Right-Wing Bloggers' "Law License" Attack On Elizabeth Warren Falls Flat
Right-wing bloggers have echoed an accusation that Elizabeth Warren, the Democratic candidate for U.S. Senate in Massachusetts, allegedly practiced law without a license. But the charge was dismissed by the general counsel of the agency responsible for enforcing Massachusetts bar rules, who said that Warren's activities are not a violation of those rules.
The accusation  against Warren originally appeared in the blog Legal Insurrection in a post titled "Elizabeth Warren's law license problem." Author William A. Jacobson, an associate professor at Cornell Law School, writes that, "Warren has practiced law in Massachusetts without a license in violation of Massachusetts law for well over a decade." He notes that Warren, a professor at Harvard Law School, listed her law school office as her address on a handful of legal briefs, and is not a member of the Massachusetts bar. The charge was quickly echoed by other right-wing bloggers ranging from Jim Geraghty at National Review Online, who termed  the accusation a "bombshell," to Breitbart.com's Michael Patrick Leahy, who wrote  that "though Warren operated a law practice from her Cambridge office for more than a decade, she never obtained a license to practice law in Massachusetts."
But according to a post  on The Docket, the blog of the Massachusetts Lawyers Weekly, Jacobson's charge has been rejected by Michael Fredrickson, the general counsel of the Massachusetts Board of Bar Overseers , which is "an independent administrative body to investigate and evaluate complaints against lawyers." According to The Docket:
Rule 5.5 of the Massachusetts Rules of Professional Conduct states that an attorney cannot, without a license to practice in Massachusetts, "establish an office or other systematic and continuous presence in this jurisdiction for the practice of law." It also states an attorney cannot, without a license, "hold out to the public or otherwise represent that the lawyer is admitted to practice law in this jurisdiction."
Michael Fredrickson, general counsel for the BBO, says he does not believe a law professor would be considered to have "a continuous presence" or "an office practicing law."

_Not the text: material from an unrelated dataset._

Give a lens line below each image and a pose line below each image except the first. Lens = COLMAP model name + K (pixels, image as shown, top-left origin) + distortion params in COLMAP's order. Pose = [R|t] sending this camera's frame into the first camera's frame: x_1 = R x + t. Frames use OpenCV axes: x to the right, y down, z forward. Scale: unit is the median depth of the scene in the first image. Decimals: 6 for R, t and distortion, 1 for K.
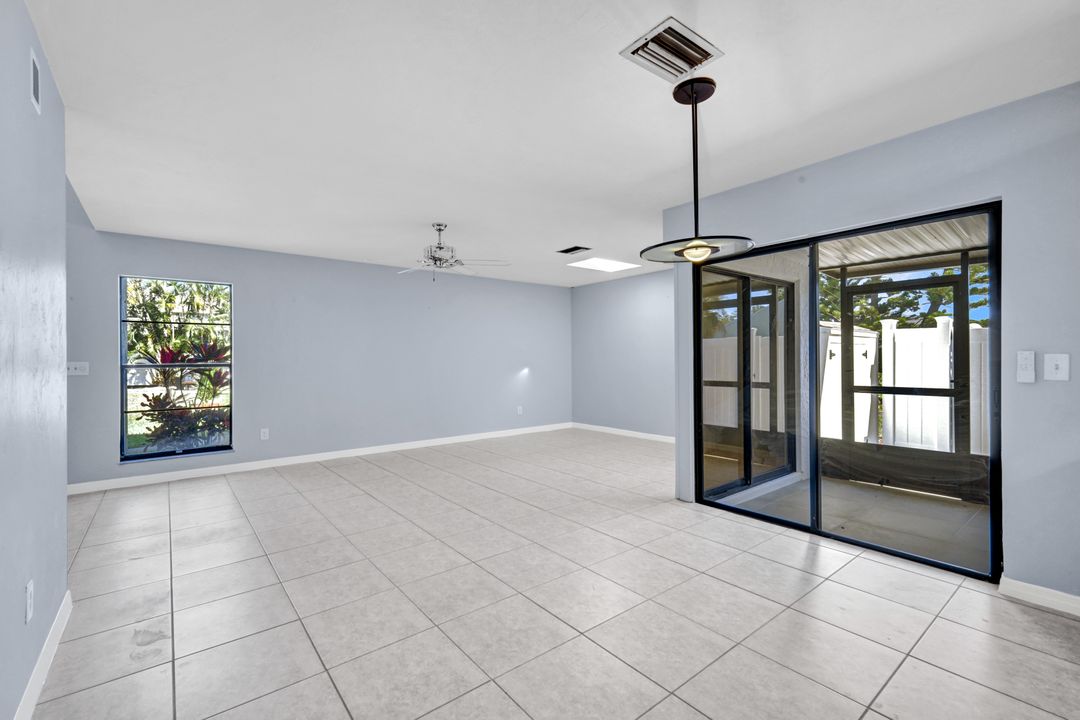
lens RADIAL K [[467.5, 0, 542.4], [0, 467.5, 360.1], [0, 0, 1]] dist [0.001973, -0.000083]
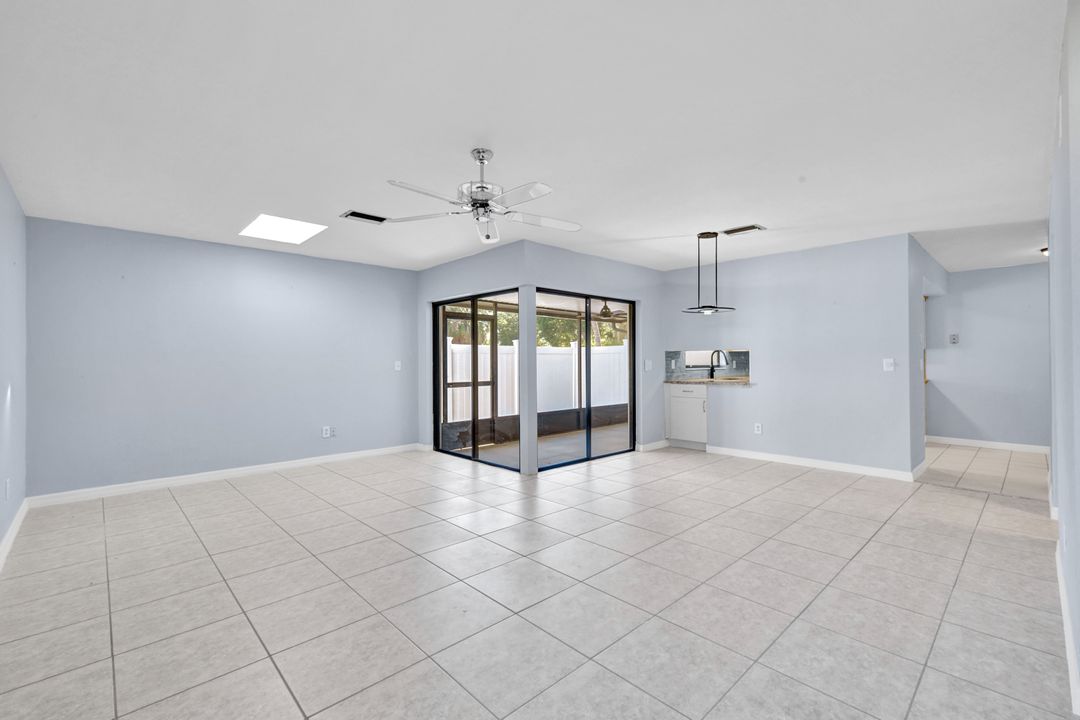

"If they actually practice here - as some part-time law professors at some of the smaller schools do - they might," Fredrickson says. "But being a professor at one of the large schools, their office is a professor's office, and the fact that they tend to dabble in the practice of law doesn't run afoul of our rule. I don't think Elizabeth Warren would fall within that, such that she would have to register here."